What is your view of Derren Brown’s “Memory”?
I came upon an offer: A free audiobook, an introduction to Derren Brown’s “Memory”, read by Derren Brown himself. He claims that his readers will be able to recite a list of up to 50 words ‘in real-time’, and “have it memorised by the end of it”.
His ways are limited to just three*
1) vivid visual link to picture
2) interaction with visuals
3) use of unusual, exaggerated, imagery
* though actually he does also briefly say that grouping (telephone numbers)
is also useful, which leads me to my next point, that of linguistic characteristics:
1) alliteration ( letters at initial position same but also closeby, eg. S before T )
2) rhythmic (tonic stresses)
To take his first example, of a set of randomly selected words, not only does he go on to making us link every single word to the next, but he also assumes that already the first two words (telephone and sausage) should have to be linked, when this needn’t be done. For one, he says that memorising the first 7 ‘clock chimes’ can already be memorised (and even this he claims is the max, though my musical ear can reach 11). So he begins by contradicting himself, really.
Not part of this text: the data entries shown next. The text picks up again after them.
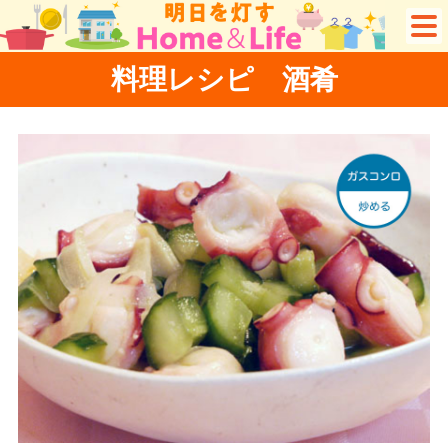
料理レシピ 酒肴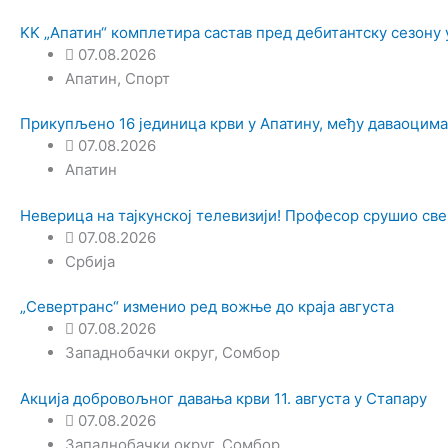
KK „Апатин“ комплетира састав пред дебитантску сезону 
07.08.2026
Апатин
,
Спорт
Прикупљено 16 јединица крви у Апатину, међу даваоцим
07.08.2026
Апатин
Неверица на тајкунској телевизији! Професор срушио све
07.08.2026
Србија
„Севертранс“ изменио ред вожње до краја августа
07.08.2026
Западнобачки округ
,
Сомбор
Акција добровољног давања крви 11. августа у Стапару
07.08.2026
Западнобачки округ
,
Сомбор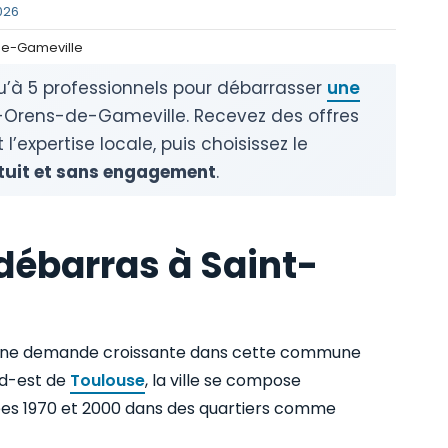
2026
de-Gameville
u’à 5 professionnels pour débarrasser
une
-Orens-de-Gameville. Recevez des offres
l’expertise locale, puis choisissez le
tuit et sans engagement
.
débarras à Saint-
une demande croissante dans cette commune
sud-est de
Toulouse
, la ville se compose
nées 1970 et 2000 dans des quartiers comme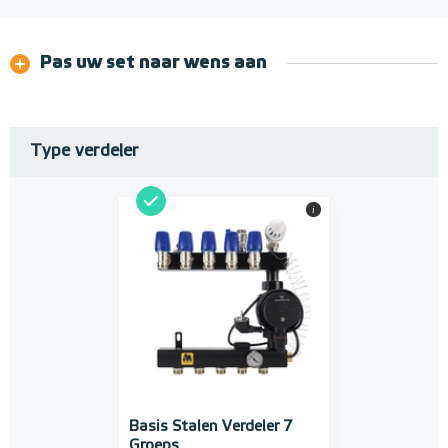
Pas uw set naar wens aan
Type verdeler
i
Basis Stalen Verdeler 7
Groeps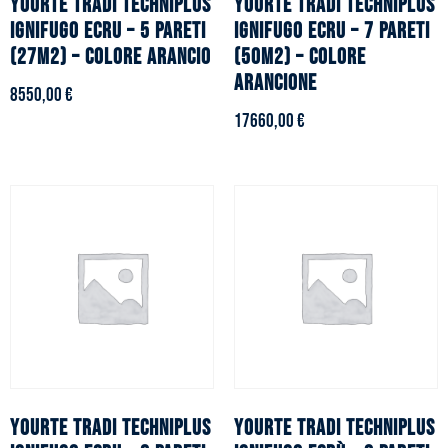
YOURTE TRADI TECHNIPLUS
YOURTE TRADI TECHNIPLUS
ignifugo ecru – 5 pareti
ignifugo ecru – 7 pareti
(27m2) – Colore arancio
(50m2) – Colore
arancione
8550,00
€
17660,00
€
YOURTE TRADI TECHNIPLUS
YOURTE TRADI TECHNIPLUS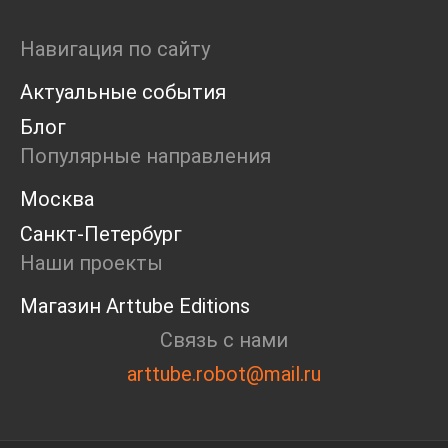
Навигация по сайту
Актуальные события
Блог
Популярные направления
Москва
Санкт-Петербург
Наши проекты
Магазин Arttube Editions
Связь с нами
arttube.robot@mail.ru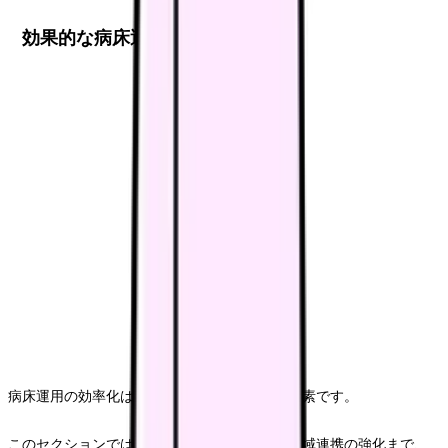
効果的な病床運用
病床運用の効率化は、入院単価向上の重要な要素です。
このセクションでは、在院日数の適正化から地域連携の強化まで、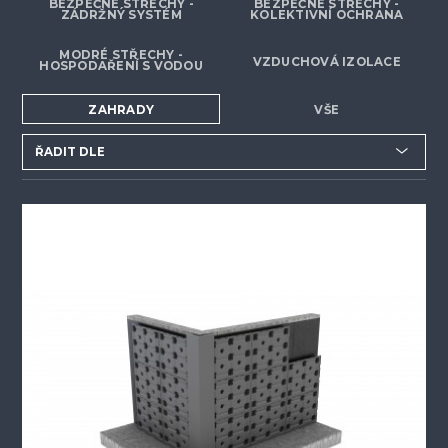
BEZPEČNÉ STŘECHY -
BEZPEČNÉ STŘECHY -
ZÁDRŽNÝ SYSTÉM
KOLEKTIVNÍ OCHRANA
MODRÉ STŘECHY -
VZDUCHOVÁ IZOLACE
HOSPODAŘENÍ S VODOU
ZAHRADY
VŠE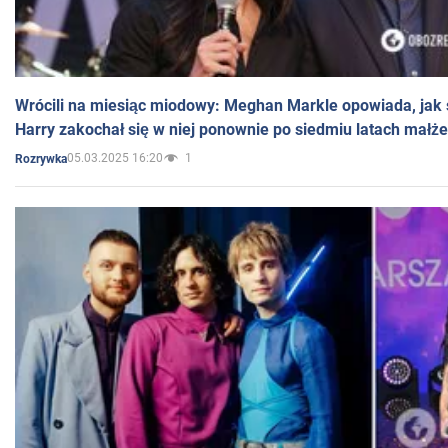
Wrócili na miesiąc miodowy: Meghan Markle opowiada, jak s
Harry zakochał się w niej ponownie po siedmiu latach małż
05.03.2025 16:20
1
Rozrywka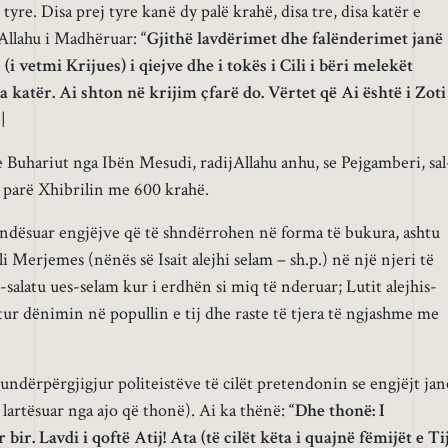
tyre. Disa prej tyre kanë dy palë krahë, disa tre, disa katër e
Allahu i Madhëruar:
“Gjithë lavdërimet dhe falënderimet janë
(i vetmi Krijues) i qiejve dhe i tokës i Cili i bëri melekët
a katër. Ai shton në krijim çfarë do. Vërtet që Ai është i Zoti
|
Buhariut nga Ibën Mesudi, radijAllahu anhu, se Pejgamberi, sal
ka parë Xhibrilin me 600 krahë.
ndësuar engjëjve që të shndërrohen në forma të bukura, ashtu
li Merjemes (nënës së Isait alejhi selam – sh.p.) në një njeri të
salatu ues-selam kur i erdhën si miq të nderuar; Lutit alejhis-
tur dënimin në popullin e tij dhe raste të tjera të ngjashme me
undërpërgjigjur politeistëve të cilët pretendonin se engjëjt jan
i lartësuar nga ajo që thonë). Ai ka thënë:
“Dhe thonë: I
ir. Lavdi i qoftë Atij! Ata (të cilët këta i quajnë fëmijët e Ti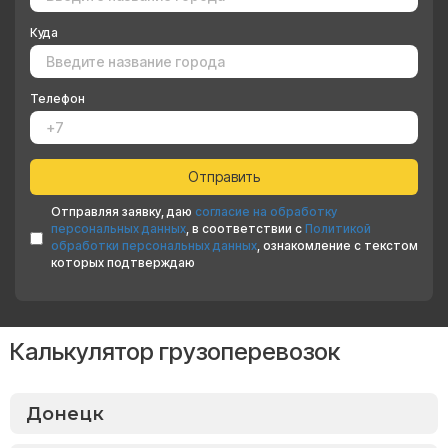
Куда
Телефон
Отправляя заявку, даю
согласие на обработку
персональных данных
, в соответствии с
Политикой
обработки персональных данных
, ознакомление с текстом
которых подтверждаю
Калькулятор грузоперевозок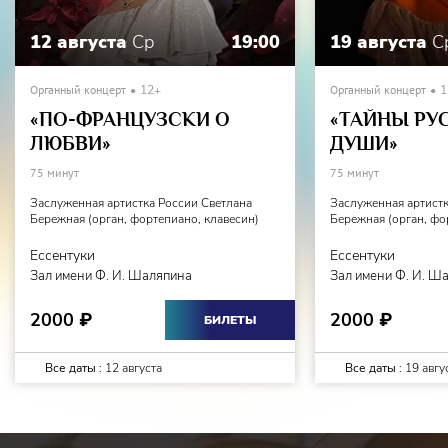
12 августа
Ср
19:00
19 августа
С
Органный концерт
12+
Органный концерт
1
«ПО-ФРАНЦУЗСКИ О
«ТАЙНЫ РУ
ЛЮБВИ»
ДУШИ»
75 минут
75 минут
Заслуженная артистка России Светлана
Заслуженная артистк
Бережная (орган, фортепиано, клавесин)
Бережная (орган, фо
Ессентуки
Ессентуки
Зал имени Ф. И. Шаляпина
Зал имени Ф. И. Ш
2000
2000
₽
₽
БИЛЕТЫ
Все даты :
12 августа
Все даты :
19 авгу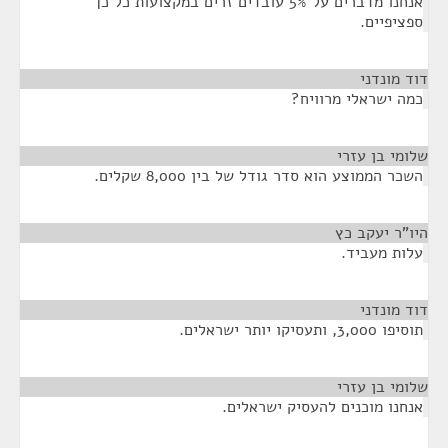
אנחנו מדברים על 5% עובדים זרים במקצועות כל כך
ספציפיים.
דוד מונדני
¶
כמה ישראלי מרוויח?
שלומי בן עזרי
¶
השכר הממוצע הוא סדר גודל של בין 8,000 שקלים.
היו"ר יעקב כץ
¶
עלות מעביד.
דוד מונדני
¶
תוסיפו 3,000, ותעסיקו יותר ישראלים.
שלומי בן עזרי
¶
אנחנו מוכנים להעסיק ישראלים.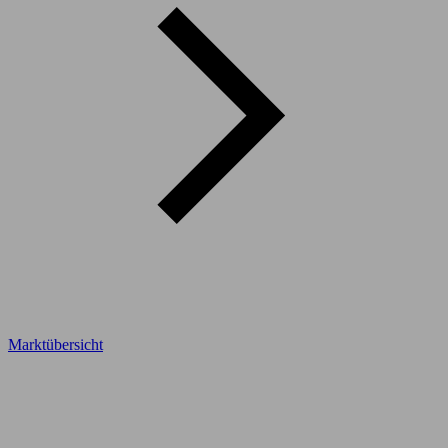
Marktübersicht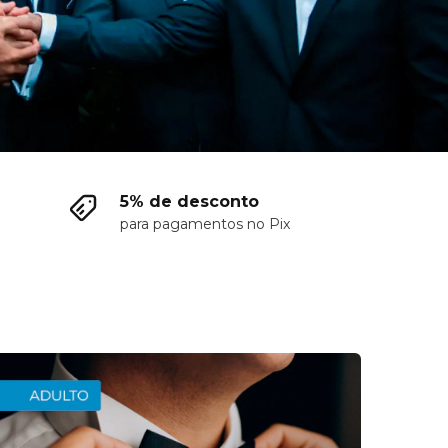
5% de desconto
para pagamentos no Pix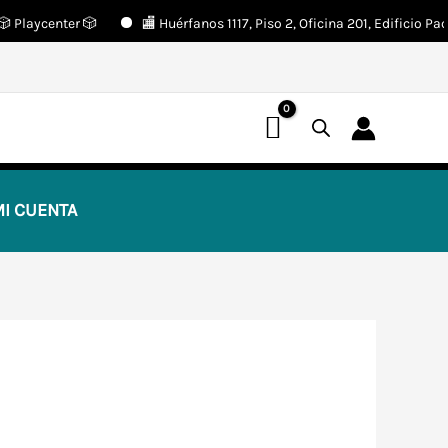
laycenter 🎲
🏬 Huérfanos 1117, Piso 2, Oficina 201, Edificio Pacífi
📢 ¡OFERTAS! 🔥
I CUENTA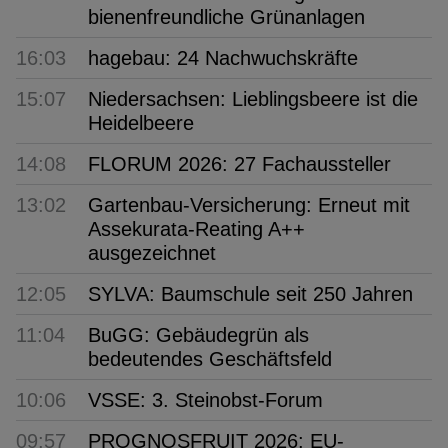
bienenfreundliche Grünanlagen
16:03
hagebau: 24 Nachwuchskräfte
15:07
Niedersachsen: Lieblingsbeere ist die
Heidelbeere
14:08
FLORUM 2026: 27 Fachaussteller
13:02
Gartenbau-Versicherung: Erneut mit
Assekurata-Reating A++
ausgezeichnet
12:05
SYLVA: Baumschule seit 250 Jahren
11:04
BuGG: Gebäudegrün als
bedeutendes Geschäftsfeld
10:06
VSSE: 3. Steinobst-Forum
09:57
PROGNOSFRUIT 2026: EU-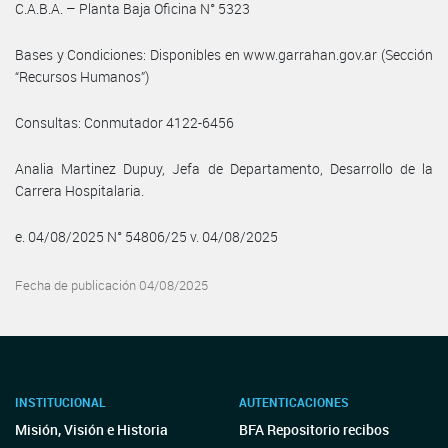
C.A.B.A. – Planta Baja Oficina N° 5323
Bases y Condiciones: Disponibles en www.garrahan.gov.ar (Sección
“Recursos Humanos”)
Consultas: Conmutador 4122-6456
Analia Martinez Dupuy, Jefa de Departamento, Desarrollo de la
Carrera Hospitalaria.
e. 04/08/2025 N° 54806/25 v. 04/08/2025
Fecha de publicación 04/08/2025
INSTITUCIONAL
AUTENTICACIONES
Misión, Visión e Historia
BFA Repositorio recibos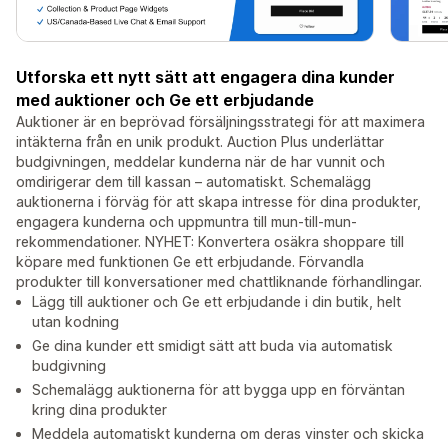
Utforska ett nytt sätt att engagera dina kunder
med auktioner och Ge ett erbjudande
Auktioner är en beprövad försäljningsstrategi för att maximera
intäkterna från en unik produkt. Auction Plus underlättar
budgivningen, meddelar kunderna när de har vunnit och
omdirigerar dem till kassan – automatiskt. Schemalägg
auktionerna i förväg för att skapa intresse för dina produkter,
engagera kunderna och uppmuntra till mun-till-mun-
rekommendationer. NYHET: Konvertera osäkra shoppare till
köpare med funktionen Ge ett erbjudande. Förvandla
produkter till konversationer med chattliknande förhandlingar.
Lägg till auktioner och Ge ett erbjudande i din butik, helt
utan kodning
Ge dina kunder ett smidigt sätt att buda via automatisk
budgivning
Schemalägg auktionerna för att bygga upp en förväntan
kring dina produkter
Meddela automatiskt kunderna om deras vinster och skicka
Anyway, starting with the first two words, ‘telephone’ should act as a quantifier for ‘sausage’, a kind of sausage in the shape of a telephone. But he goes on to describe it as if it were a present participle: ‘telephoning’ using a limp sausage, is the image which he suggests. This assumes our minds would have to alter or do what is known to linguists as simplification.
He then wants us to link ‘sausage’ and ‘monkey’, which is fair enough. But one might just as easily forget the sausage because we’re thinking ‘banana’…
The next pair, a ‘button book’ is easier to combine, and then ‘cabbage’ could be left on its own.
So rather than link glass to cabbage, why not link the next two: glass and mouse, and cardboard to stomach, etc. (In other words, why not have, now and then, only one word on its own, say ‘cabage’).
A ‘cardboard ferry’ is fair enough but ‘Ferry Christmas’ sounds like someone with a speech problem trying to say Merry Christmas! (My point being that some people might be better at remembering by sounds and word play).
Then again, you can’t help wondering when and why you would really need to actually remember ‘random’ strings of words in the first place, save perhaps your own shopping list. (Though I have found that writing things down is really much more effective). So it’s like giving guidelines instructions to people who don’t (and should?) be on the autistic spectrum, with ASD. (I’m sure this particular technique for memorising is pointless for memorising, say, Shakespeare’s Sonnets—and who can remember how many of them there are?)
Which brings me to my next question: What if we were all potentially, to one degree or another, on the autistic spectrum?
I say I’d would rather be coached by someone who has been diagnosed with a degree of autism, and who is capable enough of sharing his techniques more adequately, in exchange for illustrating to them ways of understanding the more idiomatic expressions, as ‘showing someone the ropes’.